INSPIRED BY BALENCIAGA:
INSIDE SAINT MARTINS’ BA SHOW
EACH YEAR, THE WOMENSWEAR PATHWAY AT CENTRAL SAINT MARTINS PARTNERS WITH THE CRISTÓBAL BALENCIAGA MUSEUM IN THE NAMELY, BALENCIAGA PROJECT. BETH DARROCH SAT FRONT ROW AND WATCHED IT UNFOLD AND TELLS US MORE ABOUT DESIGNER IMOGEN GREGORY'S STELLAR COLLECTION.
Written by Beth Darroch
Edited by Gabriel Mealor-Pritchard
Balenciaga is not an easy reference to inherit, but at Central Saint Martins, the students of BA Fashion Design Womenswear didn't really try to. Instead, they got on a plane to Spain, spent time with nine pieces inside the Cristóbal Balenciaga Museum, and came back with something to say.
The brief asked them to look at how Balenciaga absorbed popular costume into his practice, how he abstracted and elevated it, and what that process of adaptation might look like when placed in the hands of a generation navigating a very different set of pressures.
Each pathway documented its research and creative development before designing a complete outfit, assessed by both Central Saint Martins and the Cristóbal Balenciaga Museum, with the emphasis falling on technique and interpretation rather than straight-up homage. The question was never really whether students could replicate Balenciaga's silhouettes, but whether they could understand what drove them.

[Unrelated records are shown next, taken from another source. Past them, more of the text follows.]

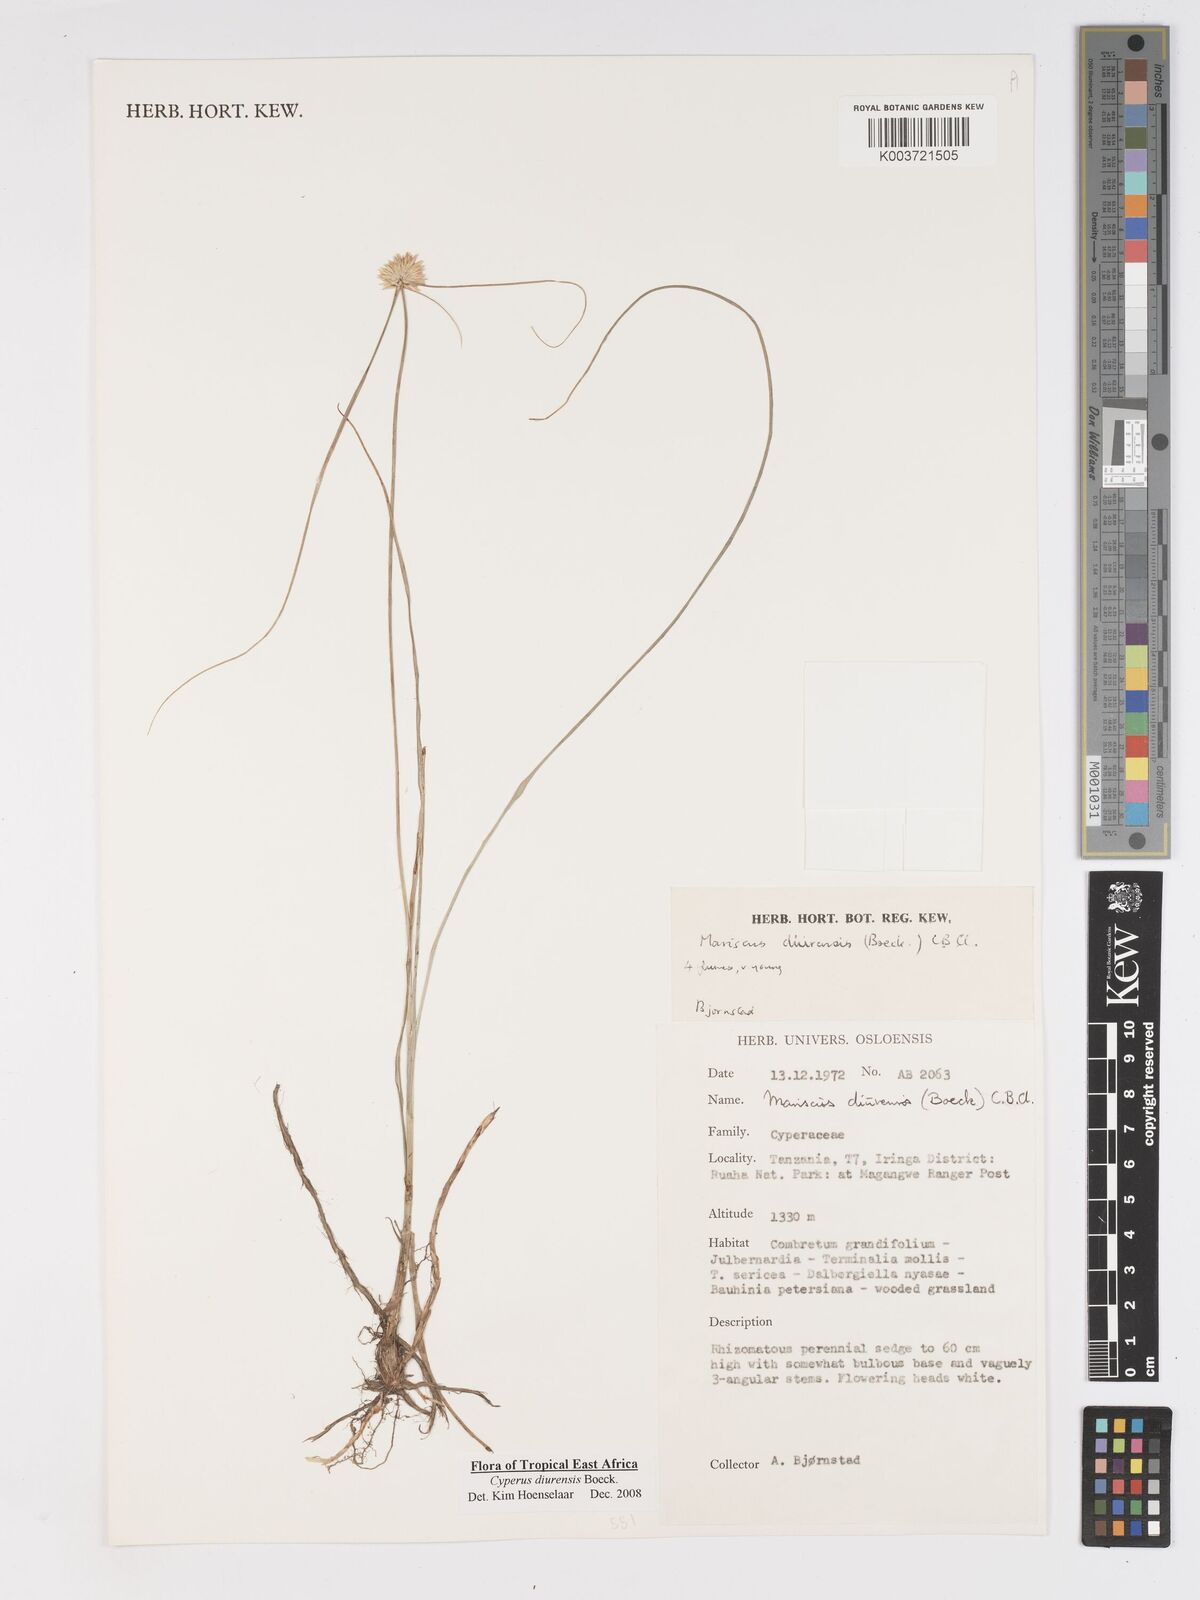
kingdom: Plantae
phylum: Tracheophyta
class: Liliopsida
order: Poales
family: Cyperaceae
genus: Cyperus
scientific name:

Forty-seven looks were presented at the LVMH Theatre, and among the designers was Imogen Gregory, whose two pieces shifted the conversation to somewhere more real.
“My project draws on the Spanish folktale La gallina de los huevos de oro, The Hen That Laid the Golden Eggs,” she explains. “In the story, the farmer keeps pushing the hen to produce more golden eggs until he destroys the very thing that was sustaining him.”


In Gregory’s interpretation, the hen represents the British public, while the farmer stands in for government policy, economic systems and rising living costs. The metaphor reflects a population being forced to produce more through longer hours, multiple jobs and constant Financial compromise.
Material choice becomes central to that argument. “I took some bamboo and indigo dyed it, and the material is cheesecloth treated by airbrush laced with coffee,” she says. “The main idea was trying to take tailoring in a contemporary lens and use resources around us, to show that people can’t afford tailored garments anymore because of the pressures of the government.”


Where Balenciaga worked with the refinement of couture fabrics, Gregory uses bamboo, cheesecloth and coffee. Tailoring, usually tied to ideas of status and security, is handled more resourcefully here. The lace is stained rather than pristine, the finish less polished, but the structure is still there. It feels shaped by the realities of the moment, not removed from them.
And yet, Gregory does not frame the metaphor as entirely hopeless. Reflecting on time spent in Balenciaga’s hometown, she describes people sitting in winding streets drinking wine despite economic pressure. Even if the eggs are a source of stress and hardship, she says, they are still golden.“There is still value in each one”, she states.
Across the show, that balance between reverence and resistance was clear. Balenciaga’s influence could be seen in the rigour of cut and attention to construction, but it was filtered through contemporary experience. At Central Saint Martins, heritage is preserved and tested against the realities students are living through now.